PROVIDED TEXT ▸
BEGIN

The supervisor requires ceding insurers to establish effective internal controls over the implementation of their reinsurance programme.


Control of the reinsurance programme should be part of the ceding insurer’s overall system of risk management and internal controls (see ICP 8 Risk Management and Internal Controls). The supervisor should require that the controls and oversight in place are suitable in the context of the ceding insurer’s business.

The ceding insurer should ensure that the characteristics of its reinsurance programme, including the credit risk posed by the reinsurer, are reflected in its capital adequacy assessment as well as its ORSA (see ICP 16 Enterprise Risk Management for Solvency Purposes).

When developing the reinsurance programme the ceding insurer should consider its appetite for reinsurer credit risk. Reinsurers may face solvency issues, leading to delayed payment or default, and this can have significant consequences for the solvency and liquidity of the ceding insurer.

In practice, ceding insurers have various options to mitigate reinsurer credit risk, for example:
  • establishing criteria on the financial condition and claims payment record of eligible reinsurers;
  • setting limits on risks ceded to a single reinsurer;
  • ensuring a spread of risk amongst a number of reinsurers;
  • incorporating rating downgrade or other special termination clauses into the reinsurance contract;
  • requiring the reinsurer to post collateral (the ability to require this may depend upon the relative commercial strengths of the ceding insurer and reinsurer);
  • proactively monitoring reinsurance claims recoveries; and
  • withholding reinsurer’s funds.

The ceding insurer should have in place procedures for identifying reinsurers that meet its security requirements. If a ceding insurer develops a pre-approved list of reinsurers, there should also be processes for dealing with situations where there is a need to assess reinsurers outside any pre-approved list. Ceding insurers may have their own credit committees to make their own assessment of the risk.

END

MATERIAL PROVIDED ▸
BEGIN

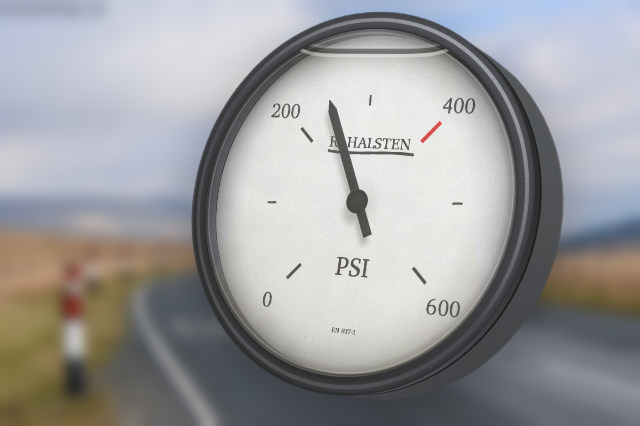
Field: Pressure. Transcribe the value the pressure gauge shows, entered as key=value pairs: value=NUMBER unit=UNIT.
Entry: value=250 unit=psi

END
BEGIN

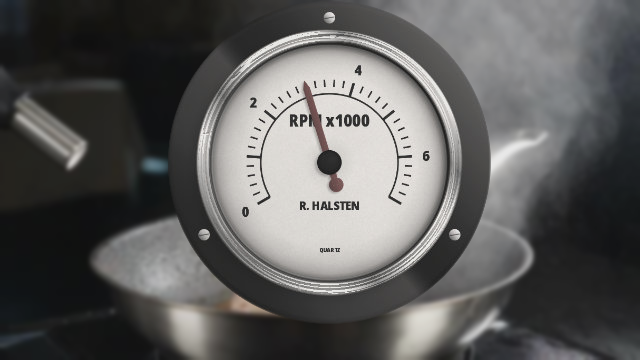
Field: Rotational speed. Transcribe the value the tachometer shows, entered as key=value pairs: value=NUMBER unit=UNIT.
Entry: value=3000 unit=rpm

END
BEGIN

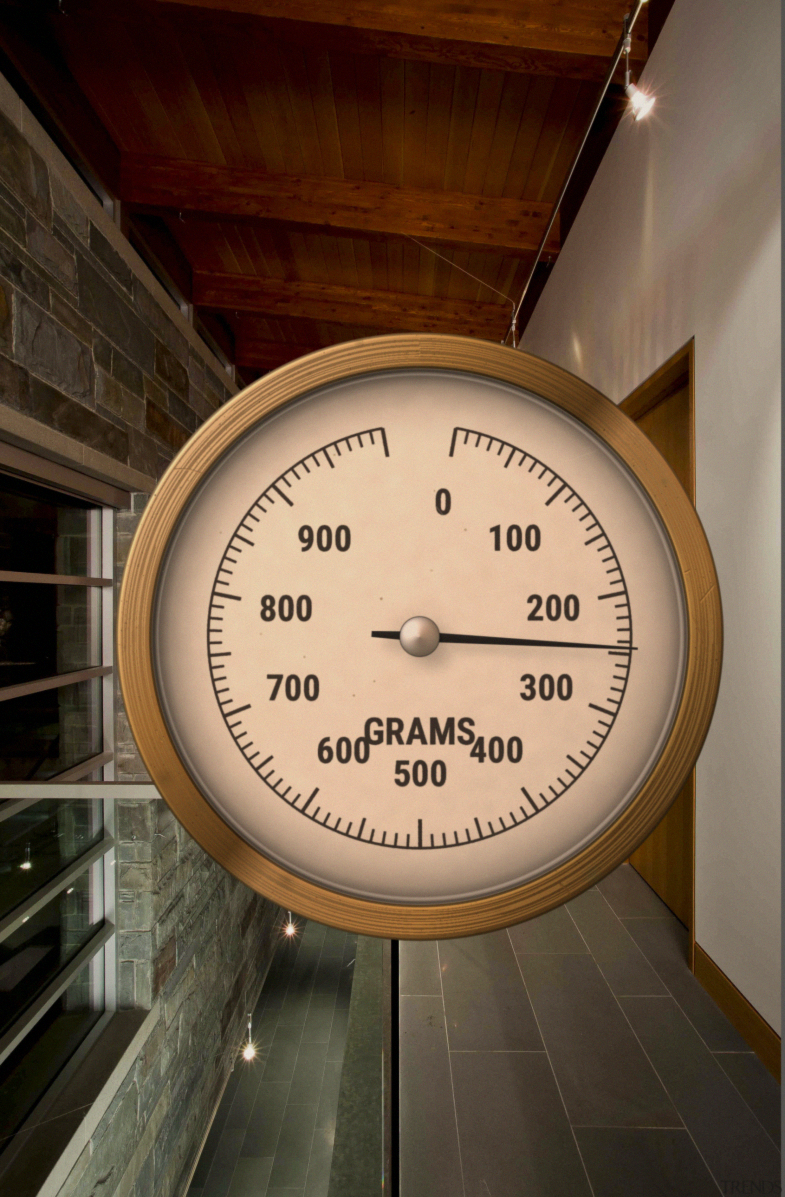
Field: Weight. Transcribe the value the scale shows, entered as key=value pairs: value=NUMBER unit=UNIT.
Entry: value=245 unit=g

END

TASK BRIEF ▸ Write the next part of the reinsurance-controls passage, continuing from its last sentence.

YOUR RESPONSE ▸
In line with other approaches to identifying appropriate reinsurers, any approved security criteria should be derived from a high level statement of what reinsurance security will be acceptable to the ceding insurer, which may be based on:
  • external opinions;
  • the ceding insurer’s own view of the reinsurer;
  • minimum levels of capital;
  • duration and quality of relationship;
  • expertise of the reinsurer;
  • levels of retrocession;
  • reinsurance brokers’ security criteria; or
  • a mixture of these and other factors.

A ceding insurer should set prudent limits or guidelines reflecting security and size of the reinsurer, in relation to its maximum aggregate exposure to any one reinsurer or to a group of related reinsurers, which would be complementary to any supervisory limits or guidelines.

The ceding insurer should have in place procedures for monitoring this aggregate exposure to ensure that these limits or guidelines are not breached. The ceding insurer should also have procedures to manage excess concentrations going forward, such as bringing them back within limits or guidelines.

The ceding insurer should give due consideration to the risk posed by a mismatch in terms and conditions between reinsurance contracts and the underlying policies. The ceding insurer may bear a greater net exposure than it initially intended because of this gap.


The ceding insurer should have appropriate criteria in place for the purchase of facultative coverage. Any facultative reinsurance coverage bought should be linked to the procedures for aggregations and recovery management.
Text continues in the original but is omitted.